The teachers who choose to use Labodanglais.com with their students are indirectly helping to fund this research. I’m very grateful to them for this support. You can imagine how expensive these tools are to develop on my college teacher’s salary, all the while gobbling up a lot of time during my summers, evenings, and weekends. Developing these tools seems absolutely worthwhile, nonetheless. I am committed to making a non-trivial difference in my field. Furthermore, the feedback teachers provide is enormously helpful and deserves to be rewarded with better evaluation tools. Their support has been making a difference. Thanks, Labo teachers!

What’s next?

We are working on detecting proficiency levels using part-of-speech tags and vocabulary lists. Some words are easy to score in terms of A1-C2 proficiency. Health related words like “longevity” and “joint pain” will only be used by advanced learners. “However, other words are more difficult to score automatically. For example, the word “water” is a very common word when used as a noun to mean the liquid. All beginners can use “water” in that sense. But only high intermediates use water as a verb in the sense of watering the flowers. Even more impressive is when a student uses “water” in the sense of causing salivation. Only advanced learners use “water” as a verb to say that an aroma makes their mouths water.

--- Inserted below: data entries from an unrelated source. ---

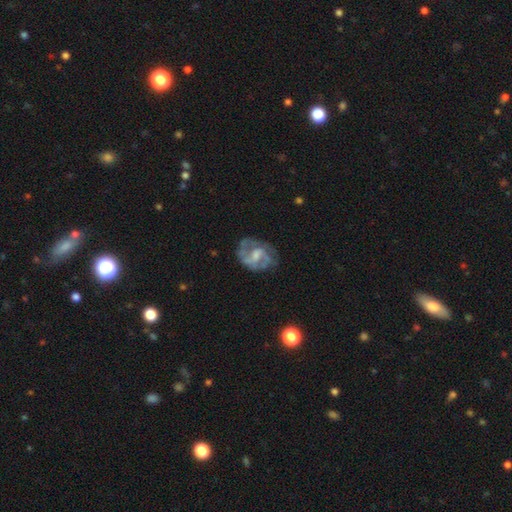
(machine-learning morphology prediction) This appears to be a featured or disk galaxy (74%) with a weak bar (47%), 2 (44%) medium (46%) spiral arms (77%) and a moderate central bulge (44%). Merging: none (57%).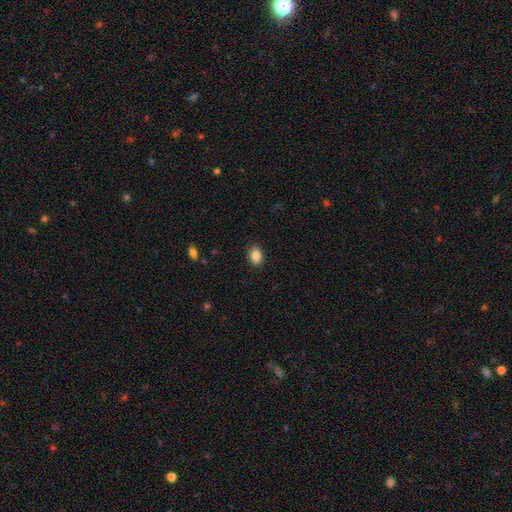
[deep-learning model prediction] smooth-or-featured: smooth: 87% | star or artifact: 9% | featured or disk: 4%
  how-rounded: in between: 72% | round: 27% | cigar-shaped: 1%
  merging: none: 89% | minor disturbance: 8% | major disturbance: 2% | merger: 1%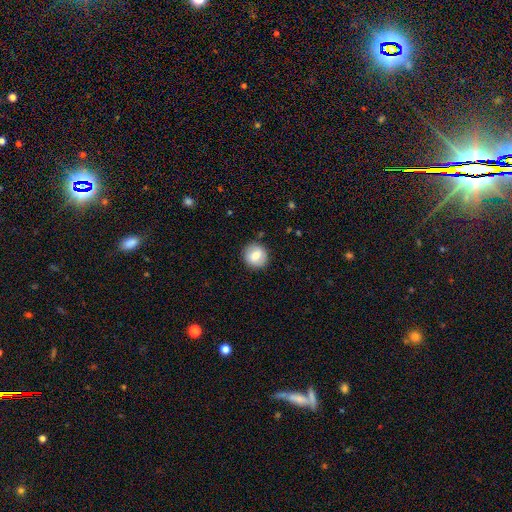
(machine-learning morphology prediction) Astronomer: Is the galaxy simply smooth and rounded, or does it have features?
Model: smooth — 76%.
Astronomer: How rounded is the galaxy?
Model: round — 89%.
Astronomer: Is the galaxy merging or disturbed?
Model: none — 88%.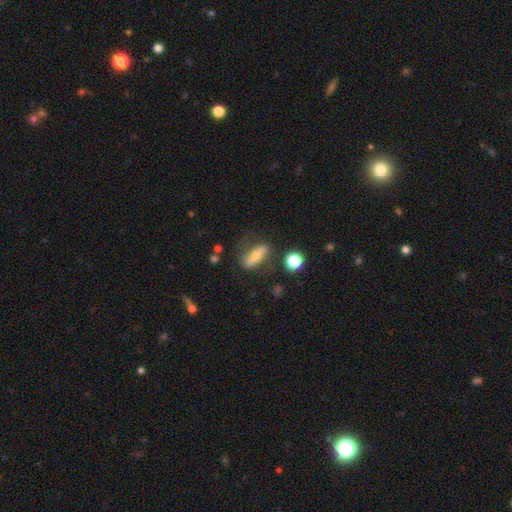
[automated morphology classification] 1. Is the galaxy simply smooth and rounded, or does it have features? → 49% smooth, 43% featured or disk, 8% star or artifact.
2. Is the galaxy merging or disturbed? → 65% none, 19% minor disturbance, 10% major disturbance, 5% merger.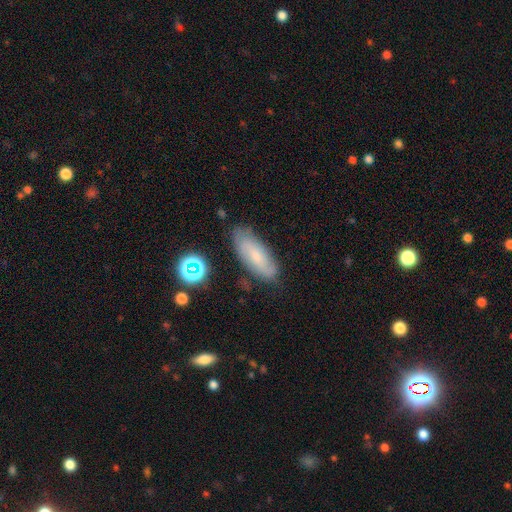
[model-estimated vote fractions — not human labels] Q: Smooth or featured?
A: smooth (54%); runner-up: featured or disk (36%)
Q: How rounded?
A: in between (75%); runner-up: cigar-shaped (23%)
Q: Merging?
A: none (73%); runner-up: minor disturbance (20%)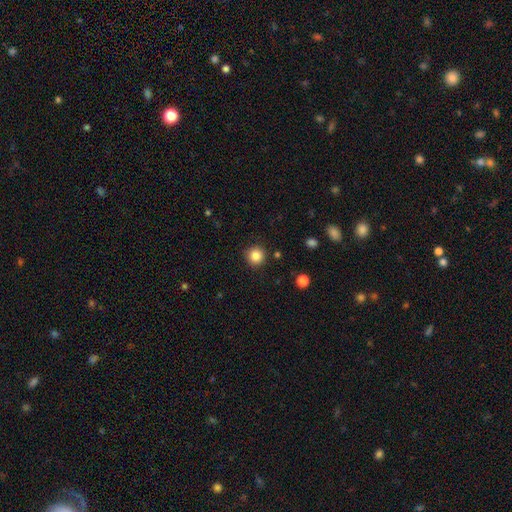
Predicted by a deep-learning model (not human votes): smooth_or_featured: smooth (p=0.85) [alt: star or artifact p=0.11]
how_rounded: round (p=0.95) [alt: in between p=0.04]
merging: none (p=0.91) [alt: minor disturbance p=0.06]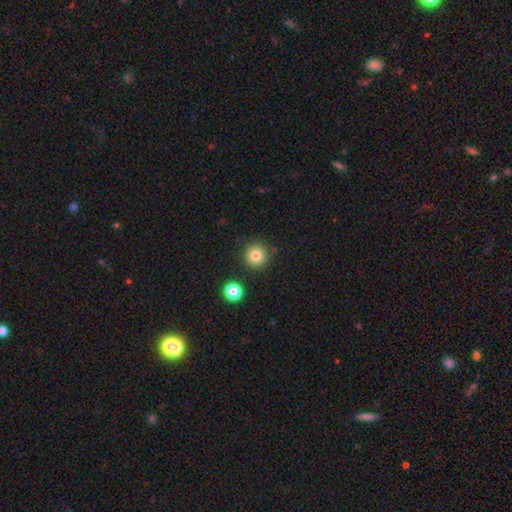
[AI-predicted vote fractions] This appears to be a smooth galaxy with no disk features (81%) that is round (95%). Merging: none (87%).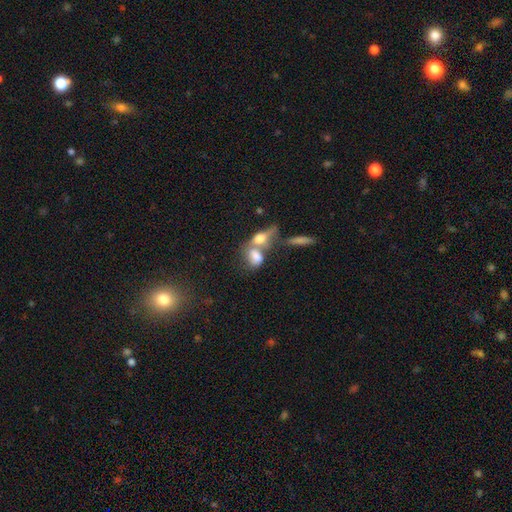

There are thousands of separable phrase patterns in English like “make(s)/made/making” + “my/your/her/Ramsay’s cooking” + “mouth(s)” + “water” that we could define using a computer language like Regex. As you can see, there are conjugations of the verb (makes, made) that need to be accounted for and singular/plural inflections of the noun “mouth(s)” in addition to the separability of these elements to allow an infinite variety of possessive forms and names in-between: made my mouth water, making our mouths water, makes British chef Gordon Ramsay’s mouth water, etc.

My development team and I are therefore currently working every spare moment on new methods to detect the level of a learner’s English using computerized natural language processing techniques. It will be achievable eventually–by not only detecting what words the learner uses–but also by detecting the part of speech and the linguistic context of how he or she uses them. The range and complexity of these grammar rules is astounding. You have to admire the speed and processing power of the fluent second language speaker’s brain which recognizes patterns like “make my mouth water” so effortlessly. Computerized methods are so clumsy in comparison.

Once these patterns are defined, the next step will be to find tasks that elicit these complex phrases without direct and explicit prompting. We want to trigger the learner’s most advanced language structures without resorting to long paragraphs of explanation or translation questions that won’t be completed automatically using a phone’s translation app. Challenging, right?

Another goal is to develop an automated evaluation of each student’s ability to interact n the second language. I have developed a system that generates chatbot dialogues, but it doesn’t score them. That’s next on my to-do list.

The work continues. I hope you will join us. Contact BokomaruPublications@gmail.com when you are ready to give these tools a try with your students.

Reference

Dekeyser, R. (2007b). Skill acquisition theory. In B. VanPatten & J. Williams (Eds.), Theories in second language acquisition: An introduction (pp. 97-113). New Jersey: Lawrence Erlbaum Associates, Inc.